Over the years, I’ve built a bunch of websites for a variety of clients. I’m a one-man shop, so my clients are usually small companies with modest needs and small budgets; and so a good part of my job has always been keeping the cost of the project down and getting the client to focus on what they really need from their website.
More often than not, however, what the client comes to me wanting is what everyone else has installed on their site, an unwieldy laundry list of new-fangled gizmos and buzzwords that only gets longer with every passing year. They read about people with thousands of followers and figure a complete suite of sharing tools will bring these people to their door. They’ve heard of Search Engine Optimization and wonder why their new site doesn’t always appear on the top of their Google search results.
But the one thing that never fails to roll my eyes is The Blog.
Now don’t get me wrong, I love blogs. I’ve been writing on blogs before most people had even heard of the Internet. I’ve built blogs, I’ve managed blogs, and I certainly subscribe to more blogs than is good for my productivity. And therein lies the first problem: blogging takes time. I can certainly set up a blog for you, I explain to the client, but someone is going to have to fill it with stuff, and I know you’re thinking that someone is going to be you, but don’t you already have a job? And if you want to take this seriously, it is going to take up a lot of your time, because your thousands of followers will stop coming back to your site if there isn’t something new to see there on a pretty regular basis.

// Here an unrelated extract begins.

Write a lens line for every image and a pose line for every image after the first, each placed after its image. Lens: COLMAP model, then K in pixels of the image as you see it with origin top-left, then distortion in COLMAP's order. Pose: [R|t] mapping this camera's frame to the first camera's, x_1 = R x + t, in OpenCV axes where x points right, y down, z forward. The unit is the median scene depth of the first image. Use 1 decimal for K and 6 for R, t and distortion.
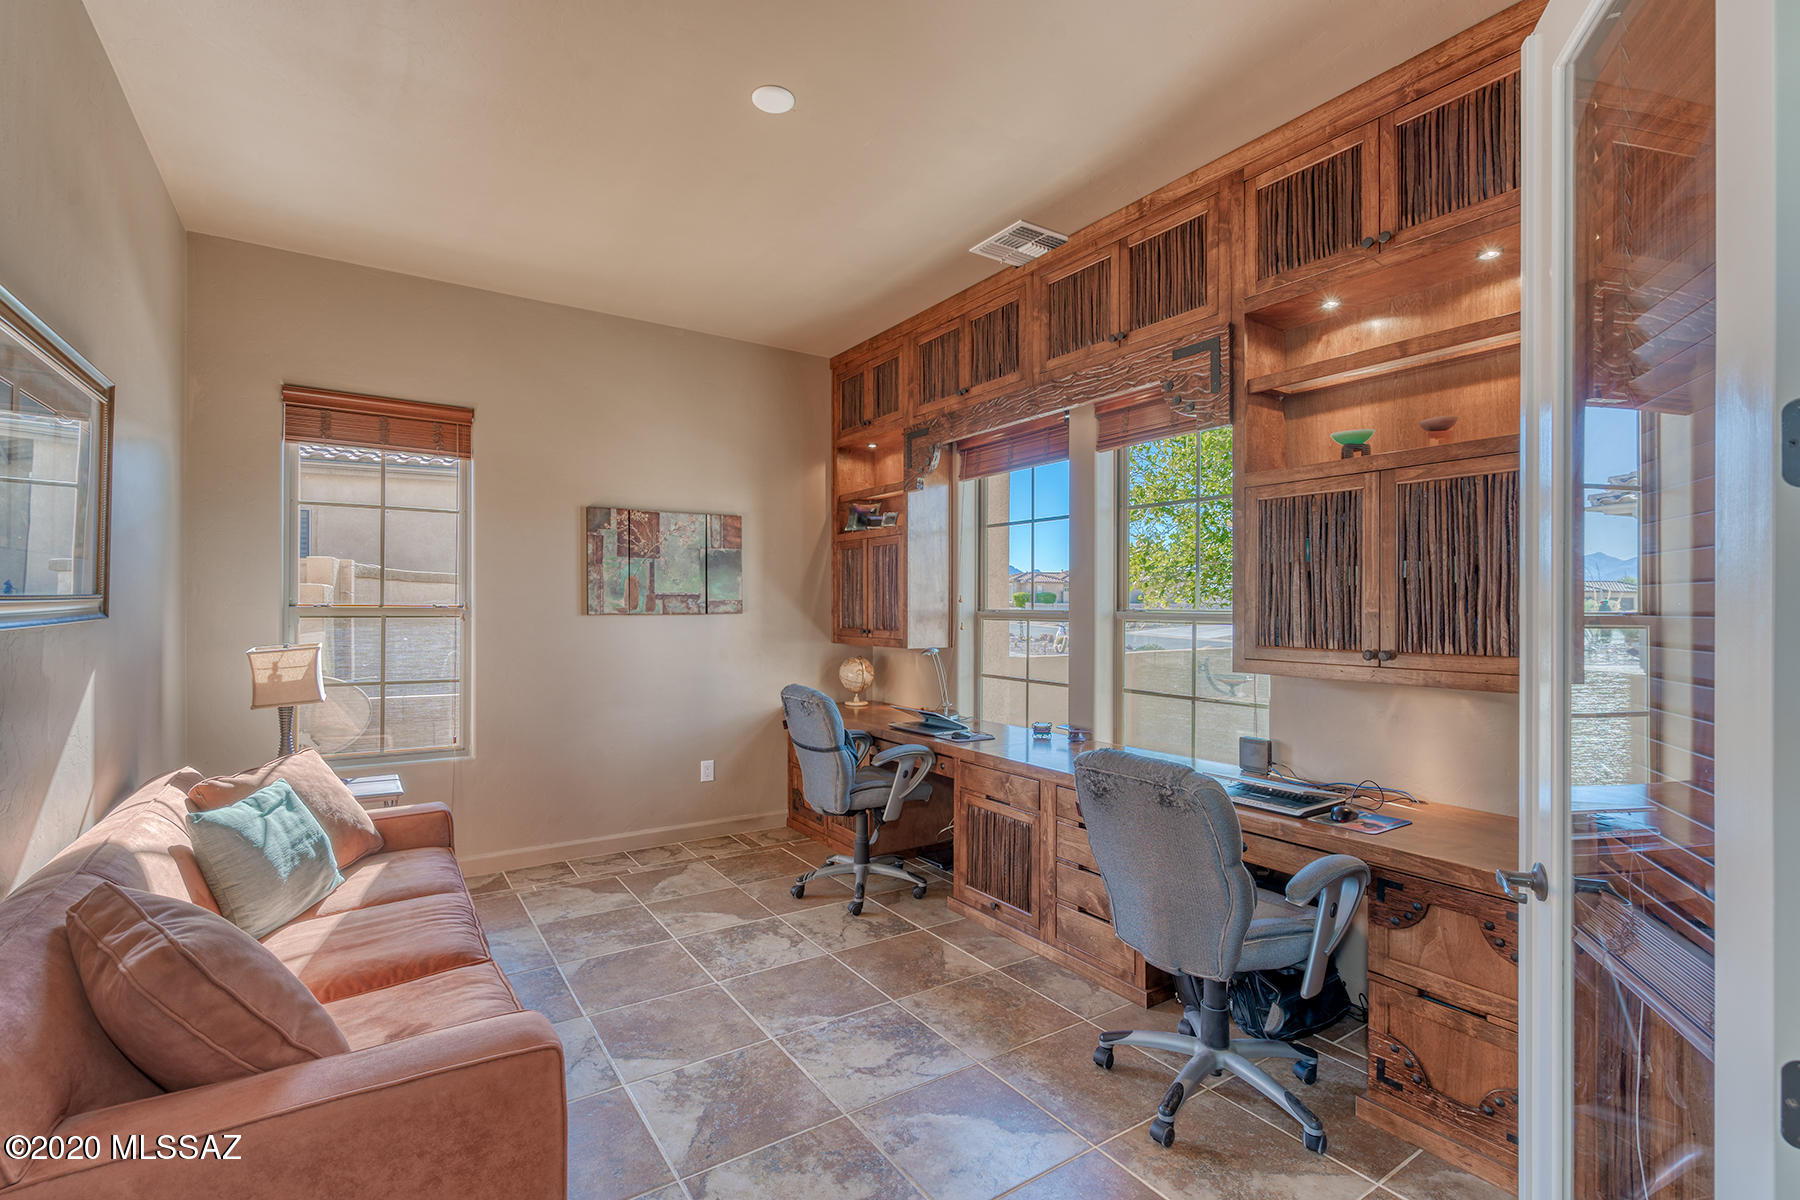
lens RADIAL K [[815.6, 0, 883.4], [0, 815.6, 605.6], [0, 0, 1]] dist [-0.004067, 0.001151]
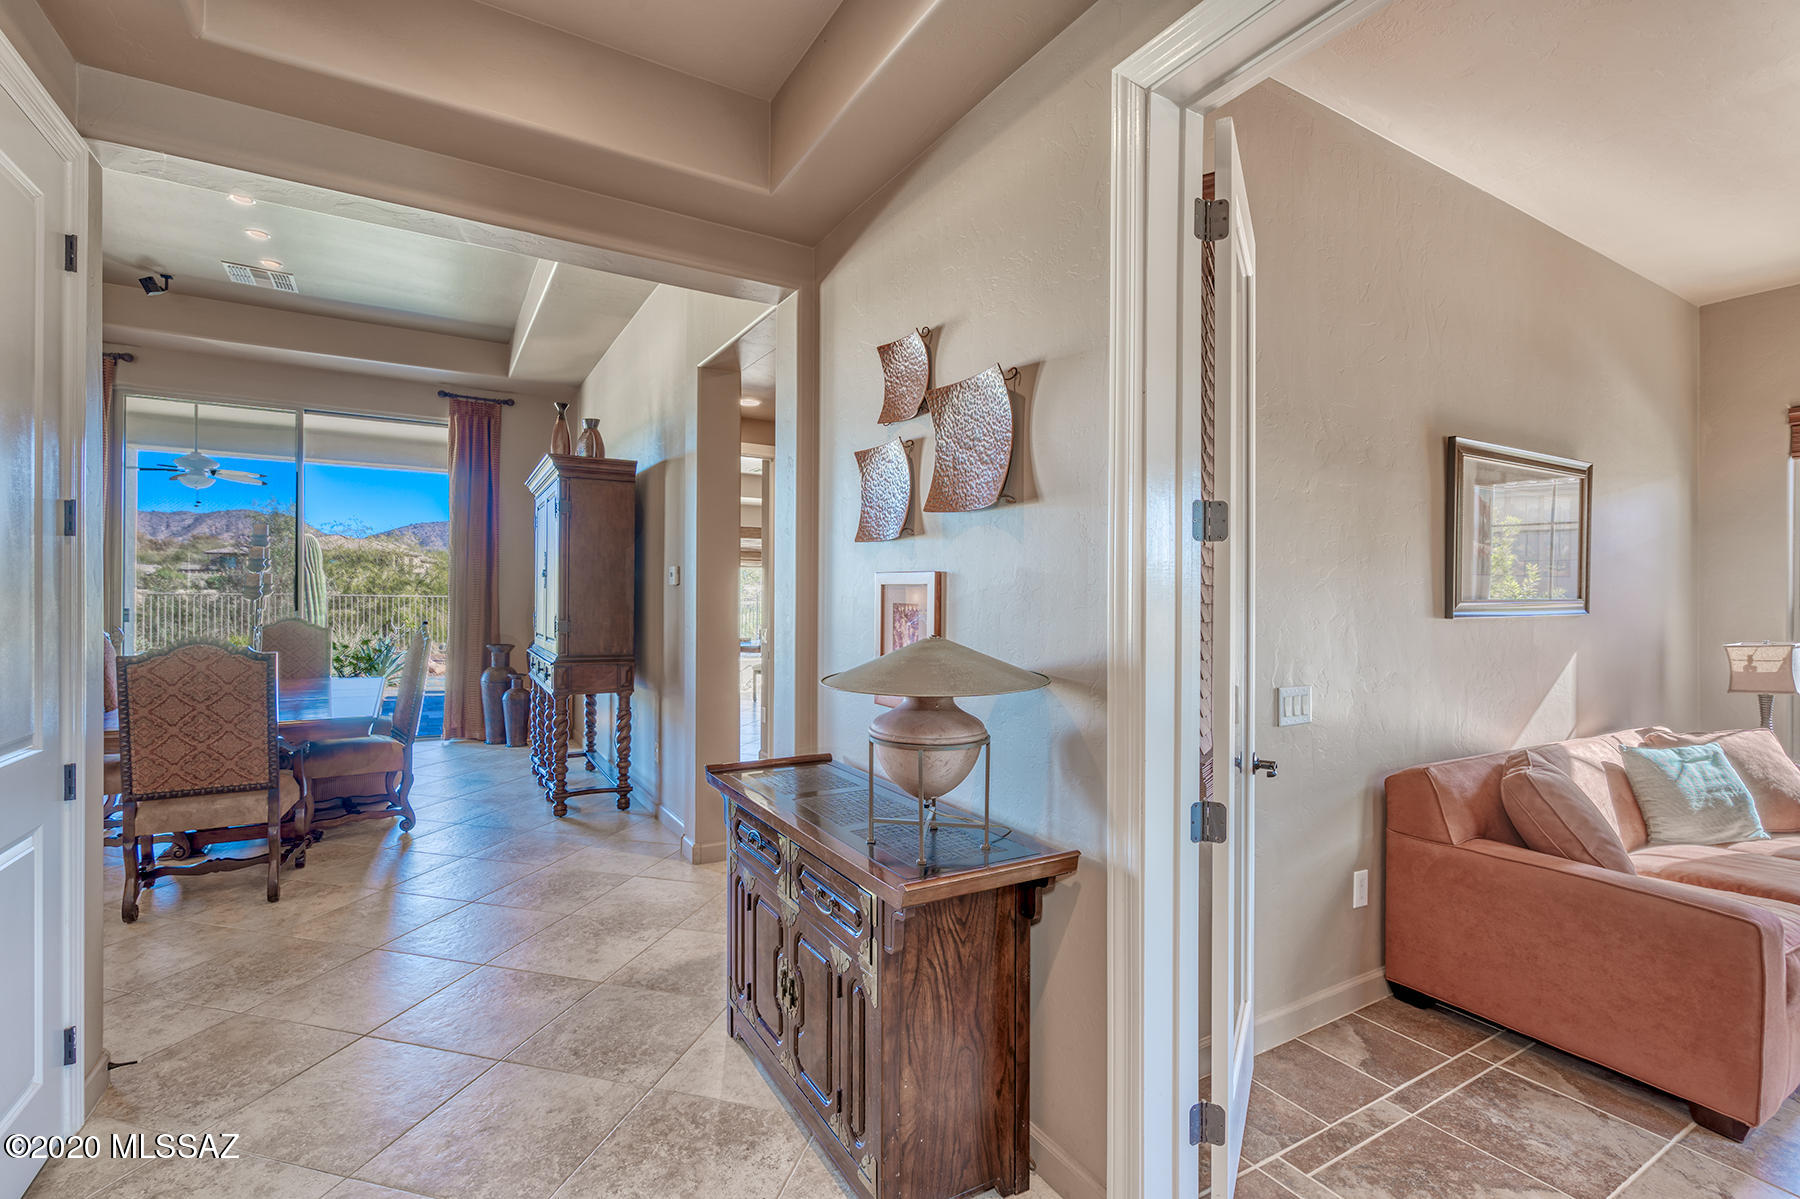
lens RADIAL K [[815.6, 0, 883.4], [0, 815.6, 605.1], [0, 0, 1]] dist [-0.004067, 0.001151]
pose [[-0.051703, 0.000021, -0.998663, 0.629688], [-0.007664, 0.999971, 0.000418, 0.007511], [0.998633, 0.007675, -0.051701, -0.248387]]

And therein lies the second problem: there aren’t going to be thousands of followers. Oh you might slowly gather a small loyal fan base, but becoming famous on the Internet is just as hard as it is in the real world, and starting a blog is about as effective as hanging around the Schwab’s Drug Store in Hollywood waiting to be discovered. There are thousands of people on the Internet sharing their professional wisdom to anyone who will listen, but there was only one Lana Turner. And if you don’t become a blogging star, you’ll inevitably stop, and your website will be saddled with a few sad old posts, surrounded by gizmos that show nothing more but how infrequently people used to visit.
And so, if at this point your still determined to have this thing on your website, here are some things to consider:
- Carefully consider your audience. Who is likely to visit your site? If you are selling a product, it’s going to be your customers or people looking to buy. Post news about the product and how it is being used. If you offer a service, offer up testimonials. If you’re a consultant, talk about the jobs you’re working on. Let your blog become your portfolio.
- Turn on your comments and read them. If you’re lucky enough to get some useful feedback, act on it. Engage your audience. Turn your blog into a conversation.
- Please don’t try to fill it up with the wisdom you’ve gained from your years in the field, because there are already lots of people out there doing the exact same thing. They probably write better than you, they may have even written a best-selling book on the subject, and if so, the chances are good that someone else is handling their publicity.
- If you insist on ignoring that last point, consider linking to their material instead. Original posts are the most time-consuming of all, but great blogging empires have been founded by clever careful curators of interesting material. Just don’t forget the clever part. If you want to share something you find interesting, let your audience know why you find it interesting. Don’t end up looking like a link farm. Put something of yourself into every post.
In short, blogging is great, but before you dive in, let’s first decide whether it will be great for you. Then, if you’re still up for it, yes I will build you a blog.